SUPPLIED DATA —
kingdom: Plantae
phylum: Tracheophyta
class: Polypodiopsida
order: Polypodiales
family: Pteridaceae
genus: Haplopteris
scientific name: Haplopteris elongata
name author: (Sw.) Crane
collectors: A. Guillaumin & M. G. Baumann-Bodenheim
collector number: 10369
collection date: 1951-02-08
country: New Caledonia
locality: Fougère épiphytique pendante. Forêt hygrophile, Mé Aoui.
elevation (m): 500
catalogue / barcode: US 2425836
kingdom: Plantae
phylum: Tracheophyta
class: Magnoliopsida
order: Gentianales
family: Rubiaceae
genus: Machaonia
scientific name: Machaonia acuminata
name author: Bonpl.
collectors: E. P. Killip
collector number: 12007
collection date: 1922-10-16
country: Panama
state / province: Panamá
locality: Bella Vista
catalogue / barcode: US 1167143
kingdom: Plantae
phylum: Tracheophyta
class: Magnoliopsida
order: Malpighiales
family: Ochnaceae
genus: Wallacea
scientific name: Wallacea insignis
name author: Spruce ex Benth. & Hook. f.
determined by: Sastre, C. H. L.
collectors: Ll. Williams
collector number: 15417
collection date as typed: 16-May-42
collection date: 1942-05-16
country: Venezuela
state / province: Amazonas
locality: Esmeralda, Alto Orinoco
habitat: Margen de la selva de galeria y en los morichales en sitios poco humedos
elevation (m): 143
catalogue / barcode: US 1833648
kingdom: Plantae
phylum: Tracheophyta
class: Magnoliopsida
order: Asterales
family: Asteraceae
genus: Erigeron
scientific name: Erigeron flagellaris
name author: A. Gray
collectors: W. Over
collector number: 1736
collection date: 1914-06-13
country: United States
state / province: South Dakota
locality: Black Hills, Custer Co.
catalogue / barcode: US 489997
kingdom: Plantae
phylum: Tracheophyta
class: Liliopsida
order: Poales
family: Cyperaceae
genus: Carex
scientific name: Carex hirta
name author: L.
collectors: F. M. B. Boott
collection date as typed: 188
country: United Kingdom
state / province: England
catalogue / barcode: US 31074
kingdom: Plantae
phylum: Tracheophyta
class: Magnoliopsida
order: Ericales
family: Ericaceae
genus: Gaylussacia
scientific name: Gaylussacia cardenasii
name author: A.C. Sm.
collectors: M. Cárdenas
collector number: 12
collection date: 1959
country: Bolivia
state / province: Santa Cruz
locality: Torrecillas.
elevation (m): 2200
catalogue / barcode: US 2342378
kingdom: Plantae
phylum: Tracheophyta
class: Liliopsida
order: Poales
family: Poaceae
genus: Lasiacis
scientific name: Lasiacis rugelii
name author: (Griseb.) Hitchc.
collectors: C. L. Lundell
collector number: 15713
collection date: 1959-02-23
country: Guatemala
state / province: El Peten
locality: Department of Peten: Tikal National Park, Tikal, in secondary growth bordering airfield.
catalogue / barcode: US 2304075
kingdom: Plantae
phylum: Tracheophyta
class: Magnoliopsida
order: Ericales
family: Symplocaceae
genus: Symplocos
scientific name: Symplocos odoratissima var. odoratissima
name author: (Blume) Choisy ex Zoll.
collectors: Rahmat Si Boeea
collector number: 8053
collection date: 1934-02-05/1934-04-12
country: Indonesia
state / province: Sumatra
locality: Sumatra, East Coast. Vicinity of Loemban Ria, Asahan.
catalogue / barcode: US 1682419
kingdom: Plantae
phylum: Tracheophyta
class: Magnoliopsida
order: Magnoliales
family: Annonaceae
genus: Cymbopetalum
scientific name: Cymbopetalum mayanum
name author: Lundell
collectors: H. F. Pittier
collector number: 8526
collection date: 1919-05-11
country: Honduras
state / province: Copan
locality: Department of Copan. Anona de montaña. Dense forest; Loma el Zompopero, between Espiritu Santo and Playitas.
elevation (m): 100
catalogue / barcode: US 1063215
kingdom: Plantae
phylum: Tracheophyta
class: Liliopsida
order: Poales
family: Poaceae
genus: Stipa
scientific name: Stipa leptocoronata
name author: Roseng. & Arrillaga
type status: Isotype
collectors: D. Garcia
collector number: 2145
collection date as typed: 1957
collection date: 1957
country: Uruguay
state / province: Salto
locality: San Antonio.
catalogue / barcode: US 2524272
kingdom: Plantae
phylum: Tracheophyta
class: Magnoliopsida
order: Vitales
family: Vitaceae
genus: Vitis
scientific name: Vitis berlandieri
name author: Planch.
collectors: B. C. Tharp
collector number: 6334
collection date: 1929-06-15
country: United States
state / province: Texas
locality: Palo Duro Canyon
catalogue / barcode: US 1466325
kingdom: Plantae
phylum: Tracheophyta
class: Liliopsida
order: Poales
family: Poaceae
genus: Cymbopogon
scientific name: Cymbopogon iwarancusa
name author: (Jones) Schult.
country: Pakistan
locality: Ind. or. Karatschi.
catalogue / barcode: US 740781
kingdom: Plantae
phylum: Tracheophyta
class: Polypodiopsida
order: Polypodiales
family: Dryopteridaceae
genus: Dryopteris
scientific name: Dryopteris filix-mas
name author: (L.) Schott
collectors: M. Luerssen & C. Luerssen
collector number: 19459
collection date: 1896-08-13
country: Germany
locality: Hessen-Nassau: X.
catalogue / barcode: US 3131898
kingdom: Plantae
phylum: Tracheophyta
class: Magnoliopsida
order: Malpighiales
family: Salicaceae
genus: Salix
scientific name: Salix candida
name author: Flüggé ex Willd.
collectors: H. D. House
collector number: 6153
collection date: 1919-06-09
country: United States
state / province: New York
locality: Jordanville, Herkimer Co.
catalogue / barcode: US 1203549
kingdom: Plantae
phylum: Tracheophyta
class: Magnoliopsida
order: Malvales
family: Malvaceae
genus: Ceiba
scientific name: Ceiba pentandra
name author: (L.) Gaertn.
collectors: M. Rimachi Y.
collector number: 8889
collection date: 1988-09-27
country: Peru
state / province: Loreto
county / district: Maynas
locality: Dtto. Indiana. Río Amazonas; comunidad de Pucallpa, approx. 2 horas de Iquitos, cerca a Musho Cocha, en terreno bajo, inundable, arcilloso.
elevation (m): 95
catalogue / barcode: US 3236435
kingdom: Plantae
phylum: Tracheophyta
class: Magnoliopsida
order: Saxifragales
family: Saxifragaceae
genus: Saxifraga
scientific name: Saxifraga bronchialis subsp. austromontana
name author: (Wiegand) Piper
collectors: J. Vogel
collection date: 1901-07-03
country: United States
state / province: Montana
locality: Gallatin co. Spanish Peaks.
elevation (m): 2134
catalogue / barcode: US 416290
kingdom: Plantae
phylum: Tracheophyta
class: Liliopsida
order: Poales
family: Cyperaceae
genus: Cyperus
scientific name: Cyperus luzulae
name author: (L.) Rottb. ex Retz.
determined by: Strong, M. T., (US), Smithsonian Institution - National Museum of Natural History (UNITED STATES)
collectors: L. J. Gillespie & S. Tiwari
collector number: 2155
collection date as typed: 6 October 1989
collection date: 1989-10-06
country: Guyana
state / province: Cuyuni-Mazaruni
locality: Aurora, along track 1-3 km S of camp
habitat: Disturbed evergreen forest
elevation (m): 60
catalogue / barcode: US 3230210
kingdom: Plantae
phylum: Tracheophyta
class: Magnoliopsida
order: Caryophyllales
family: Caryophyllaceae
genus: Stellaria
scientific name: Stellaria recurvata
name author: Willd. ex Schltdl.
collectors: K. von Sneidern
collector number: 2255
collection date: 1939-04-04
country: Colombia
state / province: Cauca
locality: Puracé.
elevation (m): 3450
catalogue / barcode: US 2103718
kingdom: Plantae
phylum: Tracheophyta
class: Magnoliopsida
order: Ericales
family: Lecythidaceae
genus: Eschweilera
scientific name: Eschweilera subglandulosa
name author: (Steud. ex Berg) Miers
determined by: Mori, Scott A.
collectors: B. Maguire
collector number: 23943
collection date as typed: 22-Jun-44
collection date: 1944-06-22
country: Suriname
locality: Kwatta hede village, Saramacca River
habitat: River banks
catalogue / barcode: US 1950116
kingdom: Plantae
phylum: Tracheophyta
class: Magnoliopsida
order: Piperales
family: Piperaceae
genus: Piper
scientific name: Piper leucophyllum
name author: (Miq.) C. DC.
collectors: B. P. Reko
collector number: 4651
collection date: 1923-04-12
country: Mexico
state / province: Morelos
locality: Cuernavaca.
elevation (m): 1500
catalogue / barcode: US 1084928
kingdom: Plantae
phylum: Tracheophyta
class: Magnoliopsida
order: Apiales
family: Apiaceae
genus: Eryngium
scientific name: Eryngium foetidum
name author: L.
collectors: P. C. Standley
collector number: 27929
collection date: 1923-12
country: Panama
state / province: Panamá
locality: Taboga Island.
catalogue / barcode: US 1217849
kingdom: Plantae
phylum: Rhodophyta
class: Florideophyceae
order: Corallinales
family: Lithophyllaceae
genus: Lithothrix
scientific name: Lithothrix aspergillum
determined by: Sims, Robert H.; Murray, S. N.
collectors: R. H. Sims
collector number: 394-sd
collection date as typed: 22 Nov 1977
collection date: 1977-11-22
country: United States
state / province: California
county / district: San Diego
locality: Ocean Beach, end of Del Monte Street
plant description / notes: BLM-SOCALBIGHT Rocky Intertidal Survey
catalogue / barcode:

YOUR TASK — Recast the lines of the listing above as a Markdown table, covering only the lines between the one holding "state / province: Loreto" and the one holding "habitat: River banks", inclusive. Use a Row column for the line number and a Record column for the line itself, and leave out blank lines.

SOLUTION TO THIS EXERCISE —
| Row | Record |
|---|---|
| 1 | state / province: Loreto |
| 2 | county / district: Maynas |
| 3 | locality: Dtto. Indiana. Río Amazonas; comunidad de Pucallpa, approx. 2 horas de Iquitos, cerca a Musho Cocha, en terreno bajo, inundable, arcilloso. |
| 4 | elevation (m): 95 |
| 5 | catalogue / barcode: US 3236435 |
| 6 | kingdom: Plantae |
| 7 | phylum: Tracheophyta |
| 8 | class: Magnoliopsida |
| 9 | order: Saxifragales |
| 10 | family: Saxifragaceae |
| 11 | genus: Saxifraga |
| 12 | scientific name: Saxifraga bronchialis subsp. austromontana |
| 13 | name author: (Wiegand) Piper |
| 14 | collectors: J. Vogel |
| 15 | collection date: 1901-07-03 |
| 16 | country: United States |
| 17 | state / province: Montana |
| 18 | locality: Gallatin co. Spanish Peaks. |
| 19 | elevation (m): 2134 |
| 20 | catalogue / barcode: US 416290 |
| 21 | kingdom: Plantae |
| 22 | phylum: Tracheophyta |
| 23 | class: Liliopsida |
| 24 | order: Poales |
| 25 | family: Cyperaceae |
| 26 | genus: Cyperus |
| 27 | scientific name: Cyperus luzulae |
| 28 | name author: (L.) Rottb. ex Retz. |
| 29 | determined by: Strong, M. T., (US), Smithsonian Institution - National Museum of Natural History (UNITED STATES) |
| 30 | collectors: L. J. Gillespie & S. Tiwari |
| 31 | collector number: 2155 |
| 32 | collection date as typed: 6 October 1989 |
| 33 | collection date: 1989-10-06 |
| 34 | country: Guyana |
| 35 | state / province: Cuyuni-Mazaruni |
| 36 | locality: Aurora, along track 1-3 km S of camp |
| 37 | habitat: Disturbed evergreen forest |
| 38 | elevation (m): 60 |
| 39 | catalogue / barcode: US 3230210 |
| 40 | kingdom: Plantae |
| 41 | phylum: Tracheophyta |
| 42 | class: Magnoliopsida |
| 43 | order: Caryophyllales |
| 44 | family: Caryophyllaceae |
| 45 | genus: Stellaria |
| 46 | scientific name: Stellaria recurvata |
| 47 | name author: Willd. ex Schltdl. |
| 48 | collectors: K. von Sneidern |
| 49 | collector number: 2255 |
| 50 | collection date: 1939-04-04 |
| 51 | country: Colombia |
| 52 | state / province: Cauca |
| 53 | locality: Puracé. |
| 54 | elevation (m): 3450 |
| 55 | catalogue / barcode: US 2103718 |
| 56 | kingdom: Plantae |
| 57 | phylum: Tracheophyta |
| 58 | class: Magnoliopsida |
| 59 | order: Ericales |
| 60 | family: Lecythidaceae |
| 61 | genus: Eschweilera |
| 62 | scientific name: Eschweilera subglandulosa |
| 63 | name author: (Steud. ex Berg) Miers |
| 64 | determined by: Mori, Scott A. |
| 65 | collectors: B. Maguire |
| 66 | collector number: 23943 |
| 67 | collection date as typed: 22-Jun-44 |
| 68 | collection date: 1944-06-22 |
| 69 | country: Suriname |
| 70 | locality: Kwatta hede village, Saramacca River |
| 71 | habitat: River banks |